Anja checked her internal clock, the mental timer she'd been running. "Twenty-three minutes."

Twenty-three minutes that had felt like hours. Twenty-three minutes that had aged them all.

"The hydroponics bay access is through there," Elara said, pointing to the duct opposite their entry point. "That one's clean. Or at least, cleaner. It was part of the original ventilation system before they sealed it off. We'll come out in the planter storage area, beneath the main growing floor."

"Can you make it?" Jaya asked, studying Elara with a warrior's clinical assessment. The young woman looked terrible—pale, shaking, blood seeping from multiple cuts. But her eyes were still fierce, still determined.

"I can make it," Elara said firmly. "My sister is up there. My mother. People who've been waiting for someone to care enough to come for them. I can make it."

Jaya nodded, accepting the answer. "Then we rest here for two minutes. Get your breathing under control. Then we move."

They sat in silence, each wrestling with their own pain, their own doubts, their own fears. Anja's ribs burned where the metal had scraped them. Her lungs felt raw, damaged. Her head pounded with a toxic headache that she knew would last for days.

But they were through. They had crossed the toxic gauntlet and survived.

The question now was whether they had enough left to complete the mission.

A Glimpse Through the Grate

After another ten minutes of silent, tense progress, Elara stopped, holding up a hand. "Quiet now. We're directly above the Sector Gamma command hub."

She pointed downward. The floor here was a section of heavy metal grating. Peering through the gaps, Anja's breath caught in her throat. They were looking down into a brightly lit control room, a stark island of order in the surrounding decay. Below them, two technicians monitored a bank of screens, and a hulking, black-armored guard—Rhys—stood with his arms crossed, his presence a suffocating aura of menace.

A thin, sharp-featured man strode into the room, and the technicians immediately straightened. Anja recognized him from the scavenged data slate's logs. It was Voss.

"Report," Voss commanded, his voice as cold and precise as a scalpel.

"Hydroponics are stable, Leader," one of the technicians said. "But the blight is adapting. Our projections show a thirty percent crop failure within the next cycle, even with the new filters."

Voss's expression didn't change. "Unacceptable. Double the nutrient solution. Force the growth. I want the yields maintained, even if it burns the plants out in a month. By then, it won't matter."

He turned to Rhys. "The new asset. Has it been integrated?"

"The pulse rifle from the Cooperative's watchtower is being calibrated now, Leader," Rhys grunted. "Their own weapon will soon be guarding their future seed stock."

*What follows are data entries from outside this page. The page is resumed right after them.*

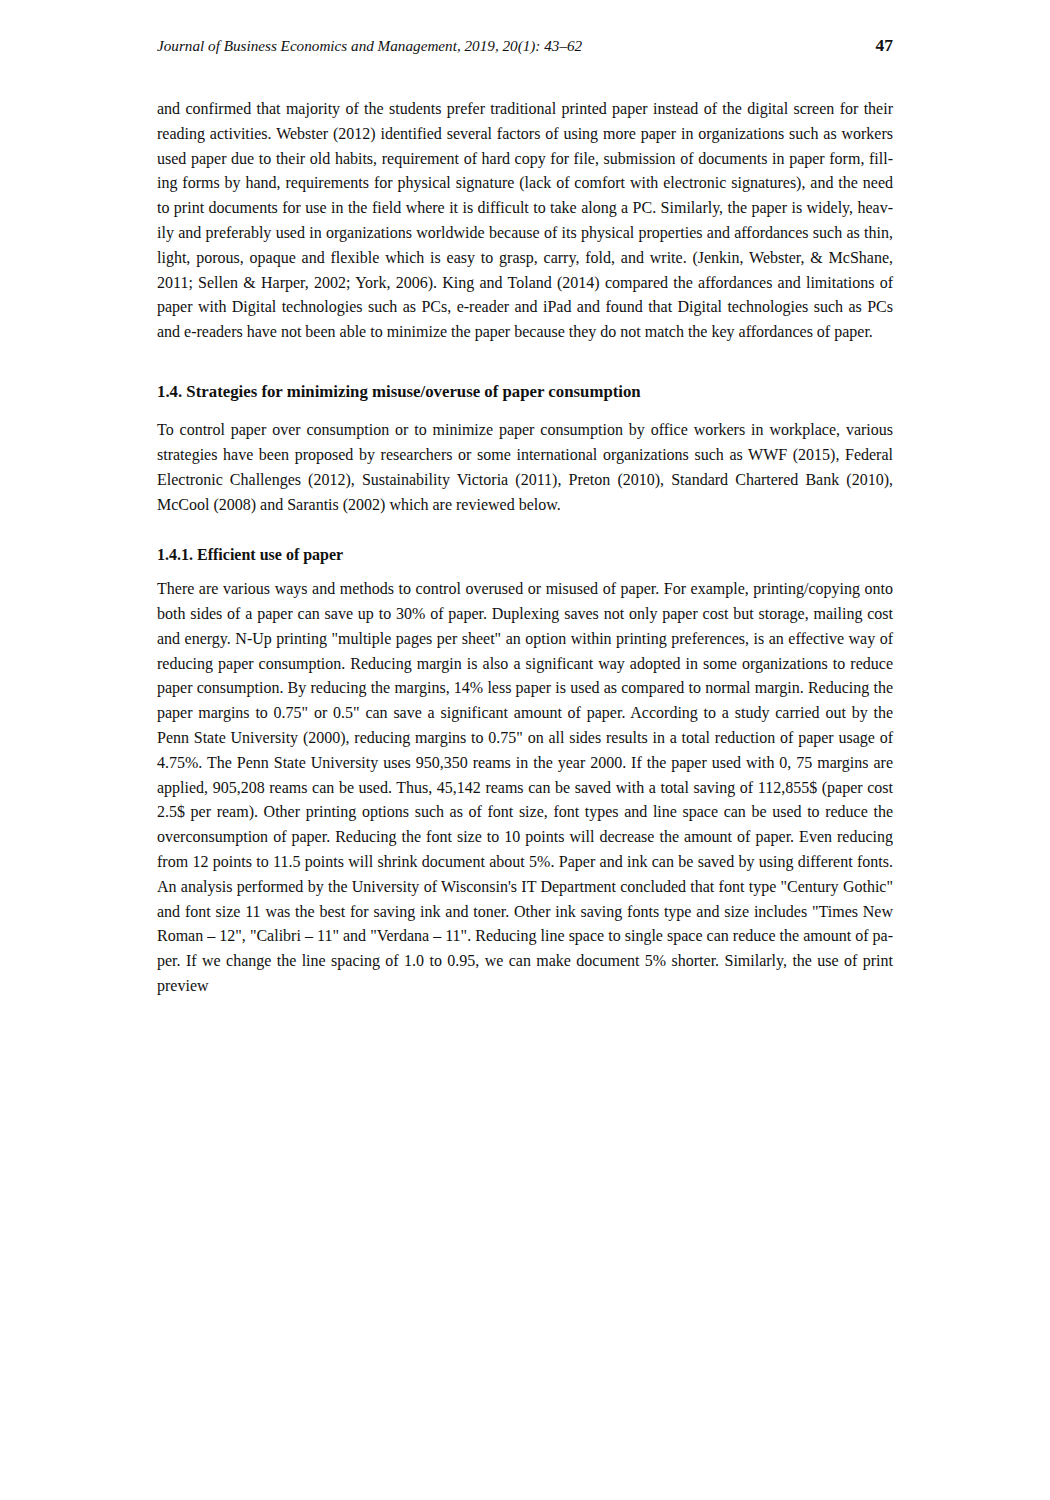Journal of Business Economics and Management, 2019, 20(1): 43–62 47
and confirmed that majority of the students prefer traditional printed paper instead of the digital screen for their reading activities. Webster (2012) identified several factors of using more paper in organizations such as workers used paper due to their old habits, requirement of hard copy for file, submission of documents in paper form, filling forms by hand, requirements for physical signature (lack of comfort with electronic signatures), and the need to print documents for use in the field where it is difficult to take along a PC. Similarly, the paper is widely, heavily and preferably used in organizations worldwide because of its physical properties and affordances such as thin, light, porous, opaque and flexible which is easy to grasp, carry, fold, and write. (Jenkin, Webster, & McShane, 2011; Sellen & Harper, 2002; York, 2006). King and Toland (2014) compared the affordances and limitations of paper with Digital technologies such as PCs, e-reader and iPad and found that Digital technologies such as PCs and e-readers have not been able to minimize the paper because they do not match the key affordances of paper.
1.4. Strategies for minimizing misuse/overuse of paper consumption
To control paper over consumption or to minimize paper consumption by office workers in workplace, various strategies have been proposed by researchers or some international organizations such as WWF (2015), Federal Electronic Challenges (2012), Sustainability Victoria (2011), Preton (2010), Standard Chartered Bank (2010), McCool (2008) and Sarantis (2002) which are reviewed below.
1.4.1. Efficient use of paper
There are various ways and methods to control overused or misused of paper. For example, printing/copying onto both sides of a paper can save up to 30% of paper. Duplexing saves not only paper cost but storage, mailing cost and energy. N-Up printing "multiple pages per sheet" an option within printing preferences, is an effective way of reducing paper consumption. Reducing margin is also a significant way adopted in some organizations to reduce paper consumption. By reducing the margins, 14% less paper is used as compared to normal margin. Reducing the paper margins to 0.75" or 0.5" can save a significant amount of paper. According to a study carried out by the Penn State University (2000), reducing margins to 0.75" on all sides results in a total reduction of paper usage of 4.75%. The Penn State University uses 950,350 reams in the year 2000. If the paper used with 0, 75 margins are applied, 905,208 reams can be used. Thus, 45,142 reams can be saved with a total saving of 112,855$ (paper cost 2.5$ per ream). Other printing options such as of font size, font types and line space can be used to reduce the overconsumption of paper. Reducing the font size to 10 points will decrease the amount of paper. Even reducing from 12 points to 11.5 points will shrink document about 5%. Paper and ink can be saved by using different fonts. An analysis performed by the University of Wisconsin's IT Department concluded that font type "Century Gothic" and font size 11 was the best for saving ink and toner. Other ink saving fonts type and size includes "Times New Roman – 12", "Calibri – 11" and "Verdana – 11". Reducing line space to single space can reduce the amount of paper. If we change the line spacing of 1.0 to 0.95, we can make document 5% shorter. Similarly, the use of print preview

Voss gave a thin, cruel smile. "Excellent. Let them see their own strength turned against them. It's a more elegant form of breaking their spirit."

He swept out of the room, leaving a chilling silence in his wake. Anja pulled back from the grate, her blood running cold. They weren't just planning to starve the Cooperative; they were planning to replace them entirely. The seed bank wasn't a resource to be plundered; it was the foundation of their new world.

The Back Door

"He's a monster," Kenji whispered, his voice shaking with a mixture of fear and rage.

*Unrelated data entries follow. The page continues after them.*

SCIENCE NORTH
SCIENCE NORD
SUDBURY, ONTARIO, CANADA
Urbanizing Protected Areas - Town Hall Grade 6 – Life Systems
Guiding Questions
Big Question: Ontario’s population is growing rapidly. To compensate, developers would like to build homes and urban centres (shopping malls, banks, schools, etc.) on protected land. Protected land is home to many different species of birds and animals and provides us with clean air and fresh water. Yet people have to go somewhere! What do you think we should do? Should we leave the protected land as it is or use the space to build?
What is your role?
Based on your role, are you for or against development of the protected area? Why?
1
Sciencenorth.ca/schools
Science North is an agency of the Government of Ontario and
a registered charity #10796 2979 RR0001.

"He's a strategist," Jaya corrected, her own voice a low, dangerous whisper. "And he just confirmed our target."

Elara led them on, the mood now heavier, more urgent. The glimpse into the enemy's mind had stripped away any last vestiges of doubt. This was a mission of survival, not just for the Cooperative, but for the very idea of a future that wasn't ruled by men like Voss.

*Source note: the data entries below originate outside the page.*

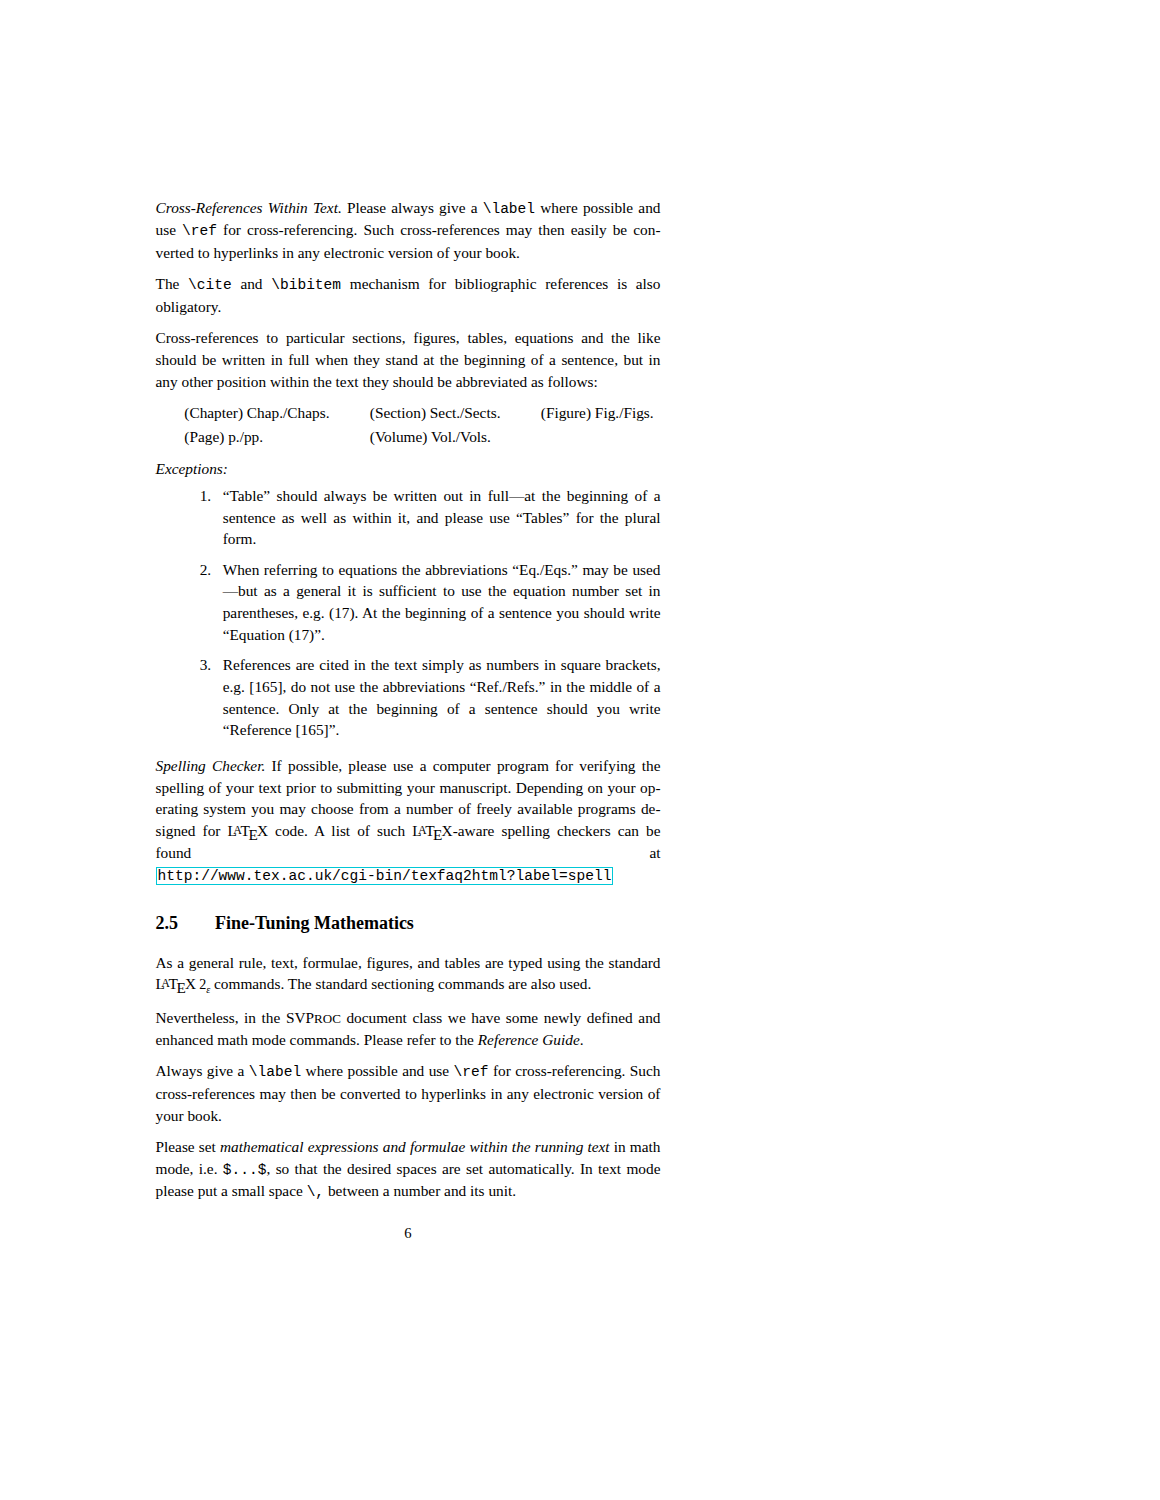Cross-References Within Text. Please always give a \label where possible and use \ref for cross-referencing. Such cross-references may then easily be converted to hyperlinks in any electronic version of your book.
The \cite and \bibitem mechanism for bibliographic references is also obligatory.
Cross-references to particular sections, figures, tables, equations and the like should be written in full when they stand at the beginning of a sentence, but in any other position within the text they should be abbreviated as follows:
| (Chapter) Chap./Chaps. | (Section) Sect./Sects. | (Figure) Fig./Figs. |
| (Page) p./pp. | (Volume) Vol./Vols. | |
Exceptions:
“Table” should always be written out in full—at the beginning of a sentence as well as within it, and please use “Tables” for the plural form.
When referring to equations the abbreviations “Eq./Eqs.” may be used—but as a general it is sufficient to use the equation number set in parentheses, e.g. (17). At the beginning of a sentence you should write “Equation (17)”.
References are cited in the text simply as numbers in square brackets, e.g. [165], do not use the abbreviations “Ref./Refs.” in the middle of a sentence. Only at the beginning of a sentence should you write “Reference [165]”.
Spelling Checker. If possible, please use a computer program for verifying the spelling of your text prior to submitting your manuscript. Depending on your operating system you may choose from a number of freely available programs designed for LATEX code. A list of such LATEX-aware spelling checkers can be found at http://www.tex.ac.uk/cgi-bin/texfaq2html?label=spell
2.5 Fine-Tuning Mathematics
As a general rule, text, formulae, figures, and tables are typed using the standard LATEX 2ε commands. The standard sectioning commands are also used.
Nevertheless, in the SVPROC document class we have some newly defined and enhanced math mode commands. Please refer to the Reference Guide.
Always give a \label where possible and use \ref for cross-referencing. Such cross-references may then be converted to hyperlinks in any electronic version of your book.
Please set mathematical expressions and formulae within the running text in math mode, i.e. $...$, so that the desired spaces are set automatically. In text mode please put a small space \, between a number and its unit.
6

Finally, Elara stopped before a blank section of wall, indistinguishable from any other. She ran her hands over the surface, then pressed a specific spot. With a low groan of rusted metal, a small, almost invisible panel swung inward, revealing an opening barely large enough to crawl through.

"The hydroponics bay is on the other side of this maintenance duct," Elara breathed. "This service panel isn't on any of Voss's schematics. It's a ghost. The guards at the main door have no idea it exists."

She looked at them, her eyes dark and serious in the faint light. "This is as far as I can take you. The inside of that bay is a fortress. Once you're through, you're on your own."